## Extracted entries
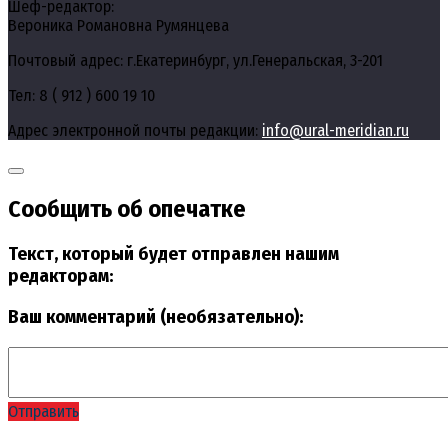
Шеф-редактор:
Вероника Романовна Румянцева
Почтовый адрес: г.Екатеринбург, ул.Генеральская, 3-201
Тел: 8 ( 912 ) 600 19 10
Адрес электронной почты редакции:
info@ural-meridian.ru
Сообщить об опечатке
Текст, который будет отправлен нашим
редакторам:
Ваш комментарий (необязательно):
Отправить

## Required work
Reproduce every line above verbatim, leaving out the pictures.

## Expected answer
Шеф-редактор:
Вероника Романовна Румянцева
Почтовый адрес: г.Екатеринбург, ул.Генеральская, 3-201
Тел: 8 ( 912 ) 600 19 10
Адрес электронной почты редакции:
info@ural-meridian.ru
Сообщить об опечатке
Текст, который будет отправлен нашим
редакторам:
Ваш комментарий (необязательно):
Отправить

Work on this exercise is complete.